> _Task prompt_: Each line of the records that includes "capacitor" should be found and copied.

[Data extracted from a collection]

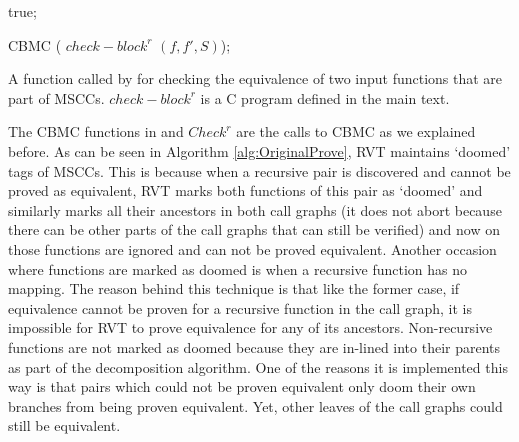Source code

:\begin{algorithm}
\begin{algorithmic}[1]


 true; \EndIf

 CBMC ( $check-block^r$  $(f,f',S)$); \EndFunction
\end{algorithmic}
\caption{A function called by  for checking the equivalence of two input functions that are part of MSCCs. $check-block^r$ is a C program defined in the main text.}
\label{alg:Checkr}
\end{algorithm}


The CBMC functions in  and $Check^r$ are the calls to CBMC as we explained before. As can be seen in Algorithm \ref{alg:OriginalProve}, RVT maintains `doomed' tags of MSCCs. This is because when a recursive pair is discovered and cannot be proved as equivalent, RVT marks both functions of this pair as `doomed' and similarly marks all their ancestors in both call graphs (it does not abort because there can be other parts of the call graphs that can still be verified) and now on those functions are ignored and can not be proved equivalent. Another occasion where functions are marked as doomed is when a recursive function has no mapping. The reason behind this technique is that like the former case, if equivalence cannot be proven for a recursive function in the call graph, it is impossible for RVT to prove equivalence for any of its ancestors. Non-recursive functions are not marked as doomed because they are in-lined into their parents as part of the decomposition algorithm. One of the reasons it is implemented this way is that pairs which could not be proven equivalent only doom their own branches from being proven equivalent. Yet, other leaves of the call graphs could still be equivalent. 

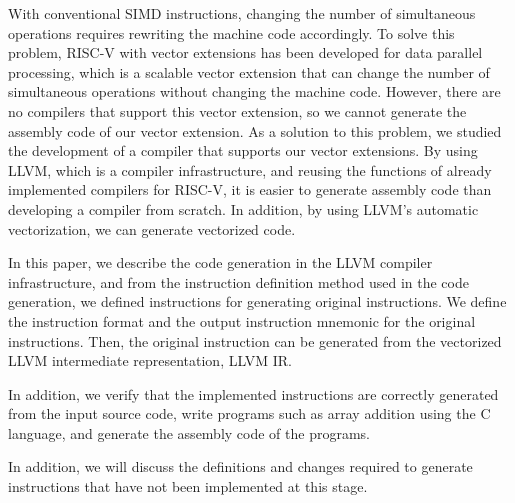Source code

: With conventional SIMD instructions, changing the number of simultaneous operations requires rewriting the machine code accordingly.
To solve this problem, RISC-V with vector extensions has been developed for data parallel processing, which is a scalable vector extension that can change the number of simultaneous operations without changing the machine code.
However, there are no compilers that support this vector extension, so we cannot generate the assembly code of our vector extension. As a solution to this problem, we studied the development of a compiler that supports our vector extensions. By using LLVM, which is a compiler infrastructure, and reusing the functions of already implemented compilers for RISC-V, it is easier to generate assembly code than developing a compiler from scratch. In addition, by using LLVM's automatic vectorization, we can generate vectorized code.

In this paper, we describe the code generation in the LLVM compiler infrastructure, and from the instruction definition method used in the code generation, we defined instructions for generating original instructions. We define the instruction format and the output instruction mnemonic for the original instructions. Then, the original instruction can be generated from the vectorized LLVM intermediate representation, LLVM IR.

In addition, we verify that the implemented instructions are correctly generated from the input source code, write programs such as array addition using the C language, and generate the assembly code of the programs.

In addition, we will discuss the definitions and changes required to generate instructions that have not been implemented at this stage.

==

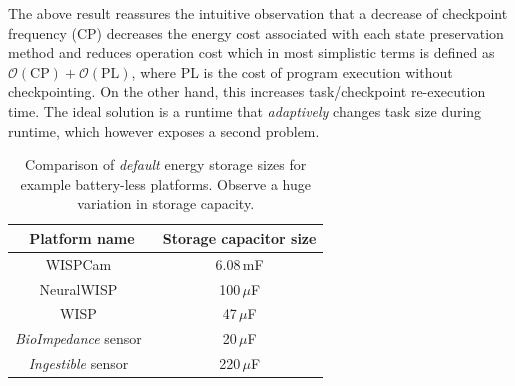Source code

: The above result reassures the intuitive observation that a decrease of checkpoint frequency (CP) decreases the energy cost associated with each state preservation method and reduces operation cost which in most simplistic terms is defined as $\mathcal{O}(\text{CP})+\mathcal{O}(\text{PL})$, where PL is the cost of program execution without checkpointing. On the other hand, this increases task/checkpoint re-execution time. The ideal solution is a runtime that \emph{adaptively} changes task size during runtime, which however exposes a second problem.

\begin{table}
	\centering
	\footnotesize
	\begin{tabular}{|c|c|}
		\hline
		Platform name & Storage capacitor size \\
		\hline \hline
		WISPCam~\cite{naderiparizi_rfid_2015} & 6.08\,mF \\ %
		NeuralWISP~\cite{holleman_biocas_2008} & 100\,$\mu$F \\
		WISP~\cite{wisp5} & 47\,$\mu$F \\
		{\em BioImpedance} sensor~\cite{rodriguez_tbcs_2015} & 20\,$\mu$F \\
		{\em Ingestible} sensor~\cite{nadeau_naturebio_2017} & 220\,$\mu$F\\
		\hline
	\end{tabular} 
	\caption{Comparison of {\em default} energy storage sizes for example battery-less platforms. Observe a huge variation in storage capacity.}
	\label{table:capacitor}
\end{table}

> _Your response_:
		Platform name & Storage capacitor size \\
	\label{table:capacitor}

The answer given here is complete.